Below is a great article written by Leonardo David :
Color Temperature of a Light Source: What is it?
You are most likely familiarized with concepts such as voltage and wattage, even if you don’t work in the electrical industry. We all know that if an electric device is connected to an outlet of the wrong voltage there is a risk of malfunction or permanent damage, and we also know that devices that consume more watts tend to increase the monthly electric bill!
Color temperature, however, is a frequently overlooked concept. Despite its name, it has nothing to do with the real operating temperature of lamps and actually describes the color of the light produced.

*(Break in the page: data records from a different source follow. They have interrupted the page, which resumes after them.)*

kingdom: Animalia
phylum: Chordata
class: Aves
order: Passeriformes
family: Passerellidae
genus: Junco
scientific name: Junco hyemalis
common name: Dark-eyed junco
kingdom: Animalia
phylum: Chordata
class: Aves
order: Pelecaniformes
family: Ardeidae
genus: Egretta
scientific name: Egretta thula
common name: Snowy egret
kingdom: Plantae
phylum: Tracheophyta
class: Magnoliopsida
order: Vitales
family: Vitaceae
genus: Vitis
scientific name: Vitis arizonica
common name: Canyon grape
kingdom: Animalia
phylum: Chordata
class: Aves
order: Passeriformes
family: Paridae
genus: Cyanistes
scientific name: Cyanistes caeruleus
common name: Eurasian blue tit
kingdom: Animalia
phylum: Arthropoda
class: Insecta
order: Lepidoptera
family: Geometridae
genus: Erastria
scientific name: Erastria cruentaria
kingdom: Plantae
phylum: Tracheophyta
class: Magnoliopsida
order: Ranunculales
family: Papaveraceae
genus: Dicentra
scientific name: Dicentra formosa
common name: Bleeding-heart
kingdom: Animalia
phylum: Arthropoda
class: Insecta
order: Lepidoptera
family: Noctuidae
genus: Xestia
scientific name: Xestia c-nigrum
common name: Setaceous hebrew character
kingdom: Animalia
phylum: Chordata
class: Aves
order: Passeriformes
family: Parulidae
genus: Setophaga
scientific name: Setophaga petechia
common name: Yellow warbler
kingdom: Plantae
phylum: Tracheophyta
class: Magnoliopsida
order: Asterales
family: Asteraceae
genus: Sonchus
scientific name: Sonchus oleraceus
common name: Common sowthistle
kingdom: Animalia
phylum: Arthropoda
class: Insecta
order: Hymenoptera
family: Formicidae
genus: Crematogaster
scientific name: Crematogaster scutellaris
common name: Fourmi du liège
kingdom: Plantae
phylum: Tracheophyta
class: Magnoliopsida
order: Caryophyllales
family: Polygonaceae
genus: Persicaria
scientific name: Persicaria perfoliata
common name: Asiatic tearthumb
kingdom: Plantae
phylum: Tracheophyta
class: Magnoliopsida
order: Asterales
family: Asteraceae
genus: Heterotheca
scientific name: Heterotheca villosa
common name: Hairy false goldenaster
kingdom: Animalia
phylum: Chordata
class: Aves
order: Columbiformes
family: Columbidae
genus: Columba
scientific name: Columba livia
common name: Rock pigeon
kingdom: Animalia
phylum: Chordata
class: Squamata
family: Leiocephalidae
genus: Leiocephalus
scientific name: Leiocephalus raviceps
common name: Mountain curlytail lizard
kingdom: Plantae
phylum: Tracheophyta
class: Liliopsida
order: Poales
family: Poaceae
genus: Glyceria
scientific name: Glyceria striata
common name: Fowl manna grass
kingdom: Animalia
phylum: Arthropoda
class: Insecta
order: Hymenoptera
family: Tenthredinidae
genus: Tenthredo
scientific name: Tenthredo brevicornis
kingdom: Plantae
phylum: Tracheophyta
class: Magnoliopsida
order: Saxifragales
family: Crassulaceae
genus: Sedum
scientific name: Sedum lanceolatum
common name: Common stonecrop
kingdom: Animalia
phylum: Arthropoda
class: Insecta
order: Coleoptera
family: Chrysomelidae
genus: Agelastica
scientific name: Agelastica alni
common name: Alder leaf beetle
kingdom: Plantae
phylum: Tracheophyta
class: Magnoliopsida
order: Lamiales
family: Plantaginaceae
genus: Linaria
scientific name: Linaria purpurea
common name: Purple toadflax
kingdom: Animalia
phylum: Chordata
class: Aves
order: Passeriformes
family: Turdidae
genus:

In simple terms, color temperature can be defined as the temperature to which you would have to heat up a black body to make it glow with the corresponding color of light. For example, if a light source has a color temperature of 4000 degrees Kelvin, in means the light it produces has the same color that would result from the glow of a black body at 4000 K. It is an abstract concept, but it provides a convenient way to assign a numerical value to the color of light.
Low color temperatures indicate tones that tend towards red and yellow, while high color temperatures tend towards blue. The following image demonstrates the concept perfectly:
The Right Color Temperature for Each Application
One of the characteristics of LED lighting is that you can find lamps of practically any color that can be imagined. You will save a lot of energy if you upgrade to LED, but also make sure the color temperature is adequate.
There is a wide range of color temperatures, and some LED bulbs can even adjust it within a broad range, but the general characteristics and applications of each color temperature are the following.
Warm White (Around 2700 K)
Warm white light creates an inviting and relaxing atmosphere, and it is the type of lighting you will want to use in the following applications:
- Bedrooms / hotel rooms
- Decorative purposes
Warm white light is unsuitable for locations where work is carried out, since it may reduce alertness and productivity.
Clear White (Around 4000 K)
This is a neutral tone of white, suitable for environments where productive activities will be carried out, such as:
- Office spaces
Cool White (Up to 6500 K)
This is a tone of white that has a “cool” appearance and a slight tinge of blue. It is used for applications where maximum visibility is the highest priority, such as:
- High precision work
- Outdoor area lighting
You will definitely want to avoid cool white light in your bedroom, since it will tend to delay sleepiness at night.